3-D model reveals cancer cell motility
Most cancers become fatal when cells
break away from the primary tumor and travel through the bloodstream to other parts
of the body, where they settle and divide once again. Pharmaceutical companies use
2-D assays to investigate drugs that can combat cancer cell migration. In these
assays, researchers have found that the cells move across the surface of a matrix
in a single plane using counteracting tractile and adhesion forces. However, 3-D
confocal images now have shown that something different might be happening.
Muhammad H. Zaman and his colleagues, working
at Whitehead Institute for Biomedical Research in Cambridge, Mass., believed that
investigations on artificial 2-D plates might not provide all the crucial information
about cell motility. According to Zaman, understanding how cancer cells migrate
through the bloodstream will enable researchers to determine which individual receptors
are responsible for the cancer cells’ increased migration. He believes that
they can target those receptors and find a way to control metastasis.
Zaman and his team decided to look
at the trends of prostate cancer cells’ movement in the 3-D environment of
gels derived from mouse sarcomas. Because cancer cells use clawlike proteins called
integrins to pull themselves forward through their surrounding matrix, Zaman disabled
some of these integrins to see what the 3-D imaging would reveal.
Researchers have discovered that 3-D imaging reveals information
about a cancer cell’s motility that 2-D imaging does not. The confocal image
on the left shows a prostate cancer cell in 3-D with all of its integrins intact
and expressing. The right 3-D image shows the change in a cancer cell’s shape
when some of its integrins are blocked, which means that the cell’s ability
to migrate also is different. Images reprinted with permission of PNAS.
They labeled the cells with a green
tracker dye from Molecular Probes (now Invitrogen Corp.) and embedded them inside
the gel to mimic a tissue environment. After the gel polymerized, they imaged the
cells with a confocal microscope — from PerkinElmer Inc. of Wellesley, Mass.
— with a spinning disk at 25x and 40x magnifications.
Zaman explained that only a confocal
instrument could provide high-resolution imaging that would allow them to look at
the details of one cell at a time as well as of a population of cancer cells over
a long period. Bright-field microscopy would only enable them to image the whole
field at once, resulting in photobleaching after just a few hours.

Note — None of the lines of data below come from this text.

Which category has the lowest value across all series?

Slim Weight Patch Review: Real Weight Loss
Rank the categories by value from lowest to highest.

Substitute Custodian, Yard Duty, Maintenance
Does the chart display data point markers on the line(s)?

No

The researchers collected images every
15 minutes for six hours, with each image consisting of a 100-μm Z-stack at
0.5-μm intervals. They also collected 2-D data on all of the same cancer cells,
so that they could provide a good comparison with their 3-D results. Zaman said
that this was perhaps the most challenging part of the experiment, as it took them
a long time to acquire both 2- and 3-D data.
He had been working simultaneously
on a mathematical model that would help explain how drugs influence metastasis.

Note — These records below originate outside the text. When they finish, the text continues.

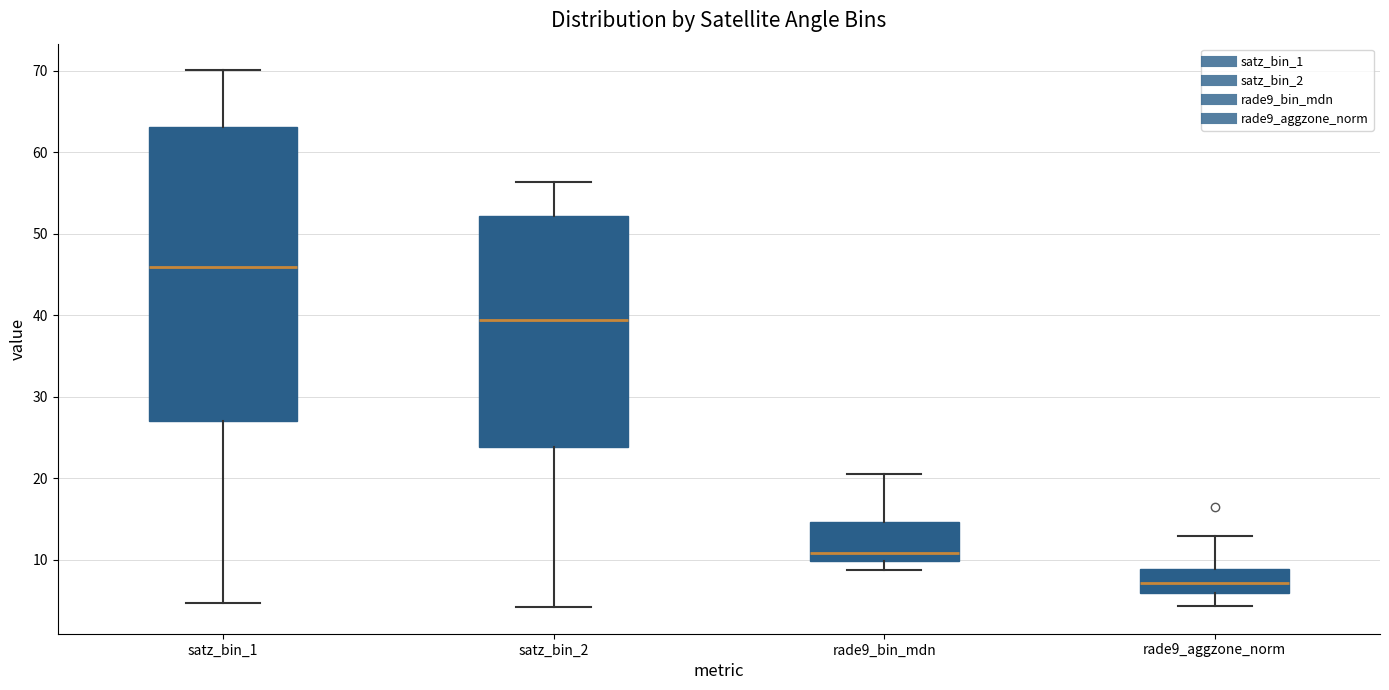

Where is the upper edge of the box for rade9_aggzone_norm on the y-axis? The values are not printed on the chart, so give them approximately, as read against the axis.

9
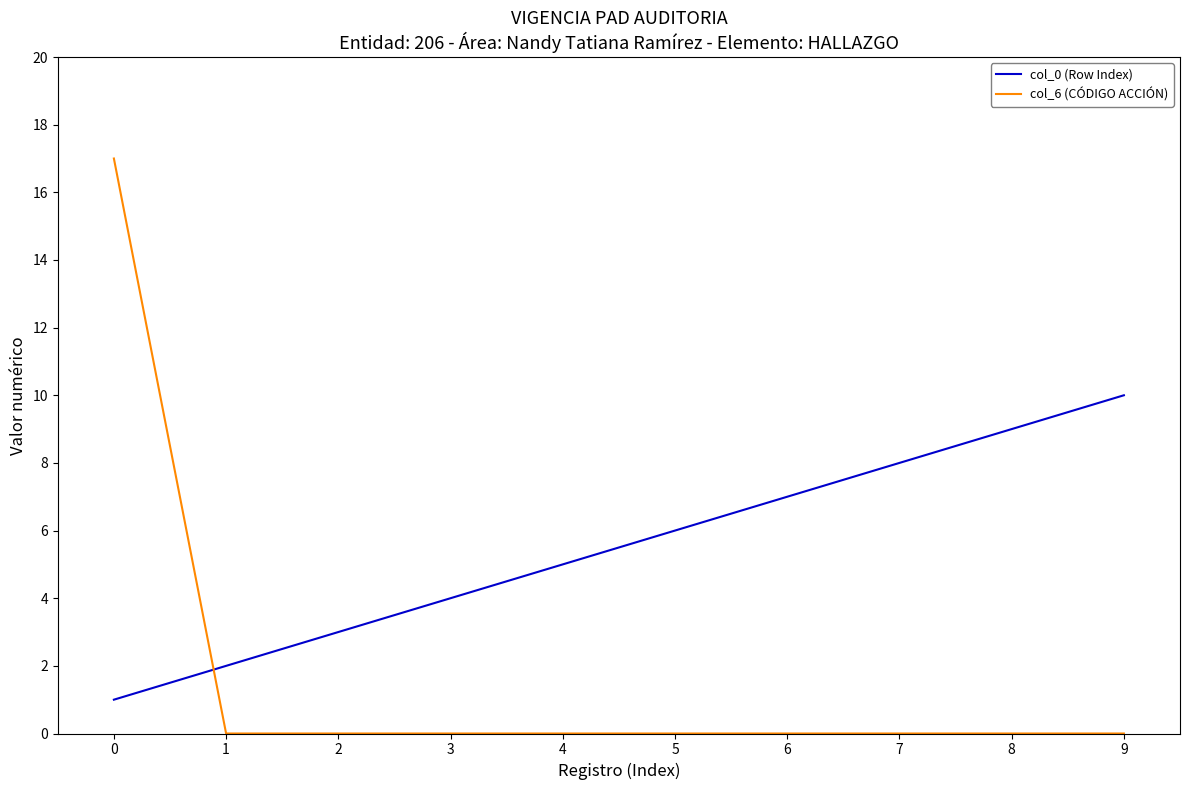

Which series has the largest range (max minus min)?

col_6 (CÓDIGO ACCIÓN)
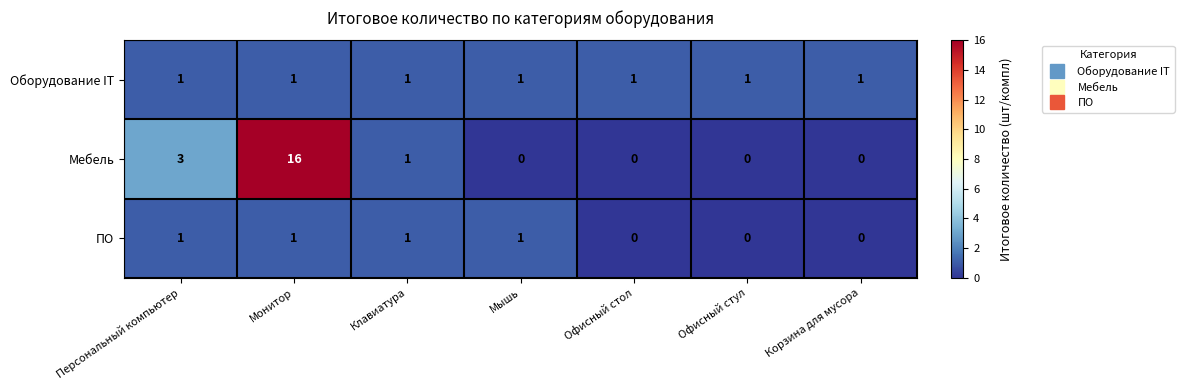

Which category has the highest value in the Мебель series?

Монитор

The model predicted that the density and stiffness of the extracellular matrix would
significantly affect a cancer cell’s motility.

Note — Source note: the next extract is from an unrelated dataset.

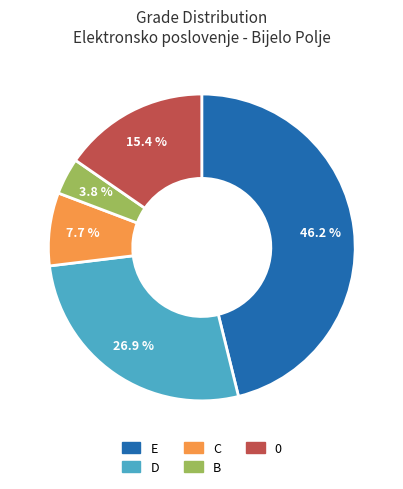

What portion of the pie excludes C?

92.3%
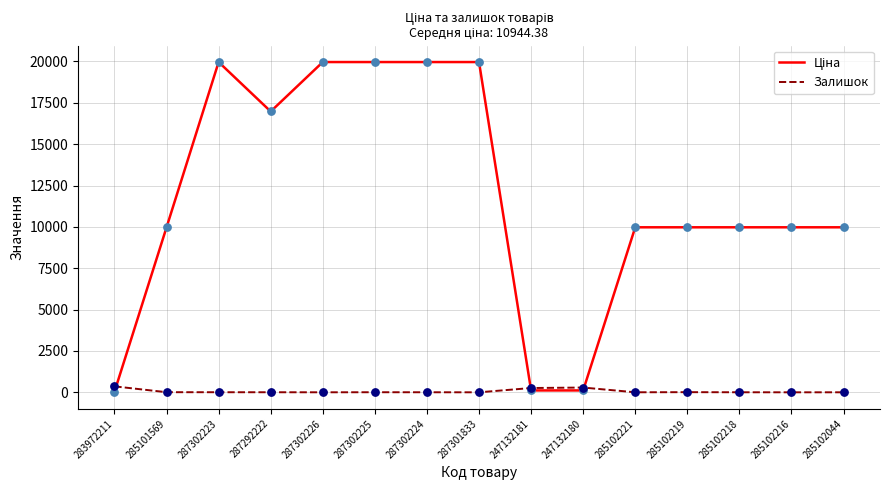

What is the total value across all series at 287301833?

19964.2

The imaging revealed contrasting results
to the well-established findings from 2-D assays. Instead of compensating for a
decrease in the number of integrins by binding in areas of higher matrix densities
(as found in 2-D systems), the cells in 3-D appeared to find areas that were less
dense. They also took on a different shape as they moved through pores of varying
Zaman believes that their findings
help explain why 2-D assays for metastasis-inhibiting drugs do not effectively predict
their effects in tissue. He hopes to see 3-D assays, accompanied by appropriate
computational models, used to predict how drugs will affect metastasis.
Now at the University of Texas in Austin,
Zaman plans to continue investigating how the cell attaches to the matrix and, specifically,
to find which receptors are responsible for cancer cell migration. He also would
like to study cancer cells that come directly from the patient, instead of those
that have been being transformed to cell culture.
PNAS, July 18, 2006, pp. 10889-10894.